Stellt der Bademeister allerdings fest, dass einzelne Turmspringer sich regelwidrig
verhalten, so hat er sie zu ermahnen und ihnen für den Fall, dass sie seine
Ermahnungen in den Wind schlagen, das Springen zu verbieten.
Auf der Grundlage der Anhörung des Klägers und des Beklagten zu 2) stellt sich der
Ablauf unmittelbar vor dem Unfallereignis so dar, dass der Kläger sich am Geländer
des Turms festgehalten hat, um zu verhindern, dass der Beklagte zu 2) ihn vom Turm
schubst. Um gleichwohl zu seinem Ziel zu kommen, hat der Beklagte zu 2) den
Kläger zunächst in Richtung auf das Turmende zu gezogen und ihn schließlich kurz
vor Erreichen des Turmendes hinunter geschubst. Dieser Vorgang hat nach den
übereinstimmenden Erklärungen des Klägers und des Beklagten zu 2) ca. 15
Sekunden gedauert.
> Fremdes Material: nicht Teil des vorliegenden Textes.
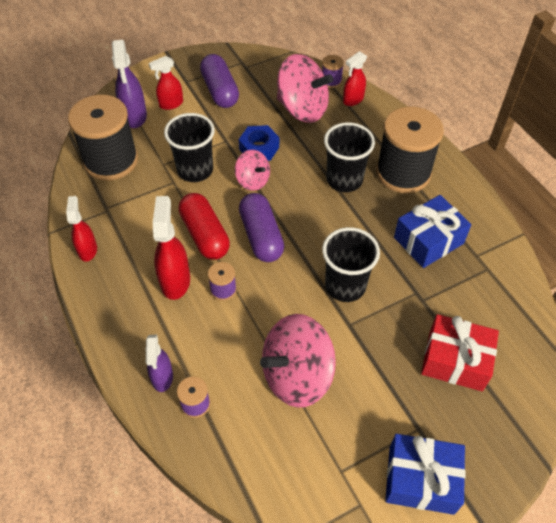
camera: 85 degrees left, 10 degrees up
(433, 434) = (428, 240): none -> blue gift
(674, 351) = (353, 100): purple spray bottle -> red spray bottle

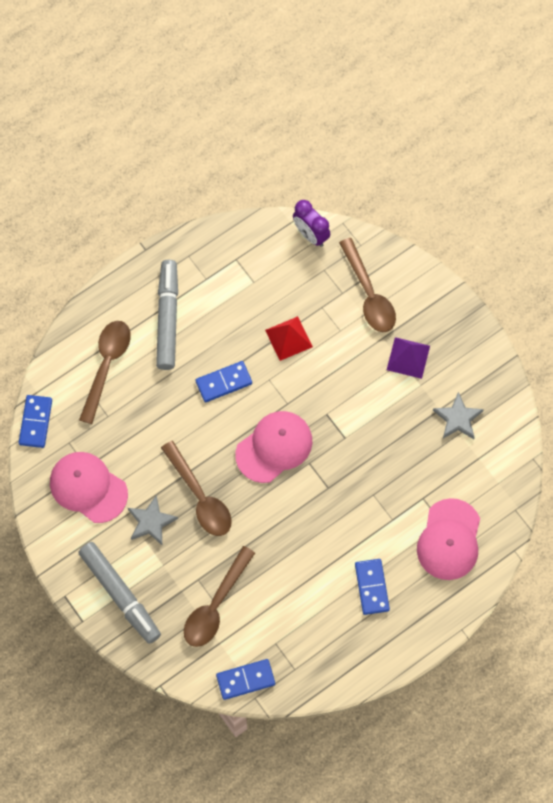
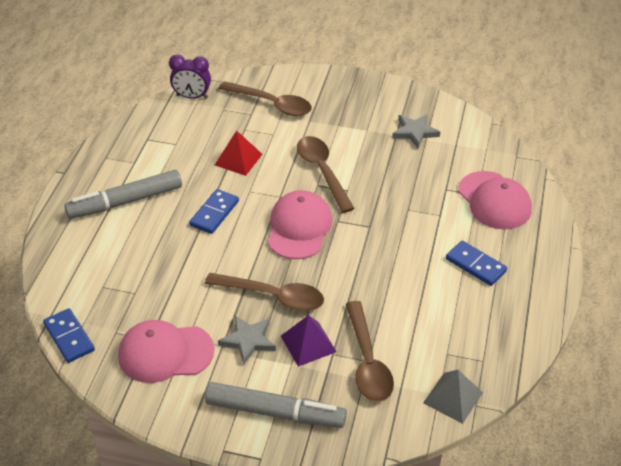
camera: 40 degrees left, 25 degrees down
(106, 366) = (100, 261): brown spoon -> brown spoon (322, 172)
(168, 318) = (125, 202): grey marker -> grey marker turned 75 degrees counterclockwise
(245, 679) = (453, 397): blue domino -> grey pyramid
(408, 357) = (340, 121): purple pyramid -> purple pyramid (308, 343)

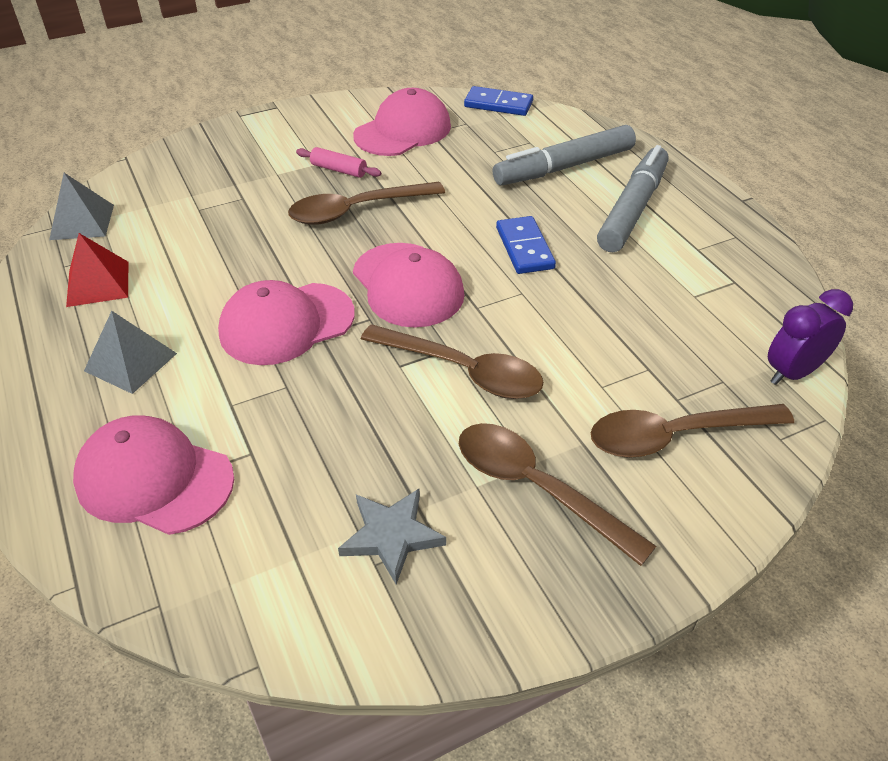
camera: 140 degrees right, 0 degrees up
(238, 159) = (592, 322): red pyramid -> red pyramid (98, 283)
(248, 340) = (339, 170): grey star -> pink rolling pin
(275, 412) = (256, 141): grey marker -> grey marker (564, 167)
(308, 343) = (276, 193): purple pyramid -> none
(367, 361) = (199, 208): brown spoon -> brown spoon (537, 488)
(381, 242) = (286, 324): none -> pink cap
(475, 265) = (130, 362): blue domino -> grey pyramid

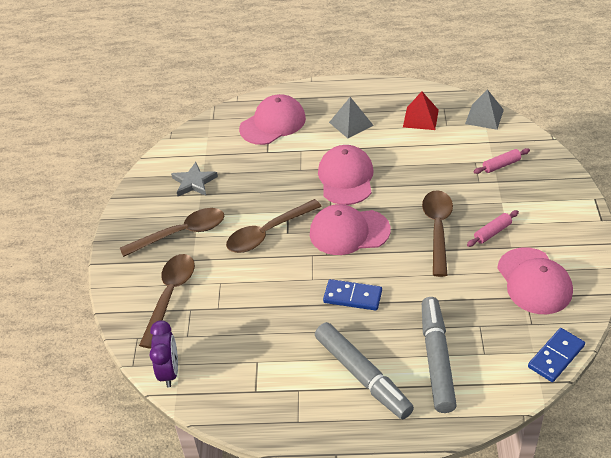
camera: 120 degrees right, 0 degrees up
(199, 187) = (501, 165): none -> pink rolling pin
Er wäre deshalb kaum unbemerkt geblieben, wenn einer der
Bademeister sich im Bereich des Sprungbeckens aufgehalten und den Sprungbetrieb
beobachtet hätte. Sein Eingreifen – der Zeuge V. hat bekundet, dass er in einem
solchen Fall sofort gepfiffen hätte – hätte alsdann den Sturz des Klägers vom 5-m-
Turm verhindert. Möglich ist überdies, dass für den Fall, dass sich einer der
Bademeister im Bereich des Sprungbeckens aufgehalten hätte, der Beklagte zu 2)
erst gar nicht versucht hätte, den Kläger vom Turm zu schubsen, weil er damit
rechnen musste, mit dem Bademeister Ärger zu bekommen.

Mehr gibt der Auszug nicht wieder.